On a larger scale, universities will lose powerful perspectives that could guide research and instruction in ways that an exclusively wealthy student body would never be able to do. We need economic diversity in our schools to promote diversity of thought, discussion and problem-solving that will translate to real-world change. Without it, American intellectual life will stagnate.

Ted Mitchell, president of the American Council on Education, said as much in a letter to the House Ways and Means Committee, the head tax-writing committee in the House: “The provision [exempting waivers from taxation] is also critical to the research endeavor at major universities, particularly in the crucial science, technology, engineering and math fields.”

He cited the 57 percent of tuition waivers given to STEM students, according to figures from the Department of Education — meaning STEM, the most rapidly emerging field of education, will suffer the most when it comes to economic diversity. If we want to create a word that’s accessible to all regardless of income, we must make sure the people designing it come from diverse backgrounds.

Students who receive tuition reductions are working in labs to cure cancer and other degenerative diseases, they’re helping educate their peers and they’re working toward raising America’s academic standing in the world. The GOP plans to cut funding for science at a time when STEM research and education should be at the forefront of our nation’s priorities.

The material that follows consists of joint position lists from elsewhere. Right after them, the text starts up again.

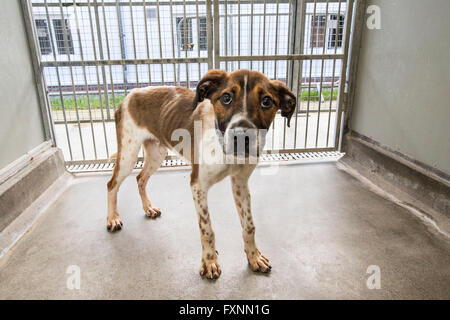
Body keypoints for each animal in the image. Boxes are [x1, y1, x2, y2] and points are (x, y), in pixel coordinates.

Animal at [105, 69, 296, 278]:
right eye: (226, 98)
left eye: (266, 101)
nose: (241, 136)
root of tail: (129, 95)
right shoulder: (198, 185)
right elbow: (207, 229)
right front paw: (210, 261)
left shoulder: (240, 183)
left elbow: (249, 225)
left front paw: (254, 257)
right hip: (128, 155)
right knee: (112, 184)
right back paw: (112, 218)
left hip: (157, 153)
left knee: (140, 178)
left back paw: (149, 208)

Decreased graduate enrollment would also harm the U.S. economy. According to a 2017 report by the Biotechnology Innovation Organization, academic patent licensing created more than $28.7 billion in net sales and generated more than four million person years of employment from 1996 to 2015. The patents are for medicine and technology that come from research done by university faculty and students. Without grad students or the financial backing to faculty that comes in the form of waivers, universities would lose the man power necessary to produce capital of that size.

The new tax plan is an attack on a group of individuals who are responsible for so much of the scientific knowledge and innovation in the United States. To discourage students from the path of higher education not only hurts them — it hurts the country.

But to the GOP, grad students are just another casualty in their war on higher education.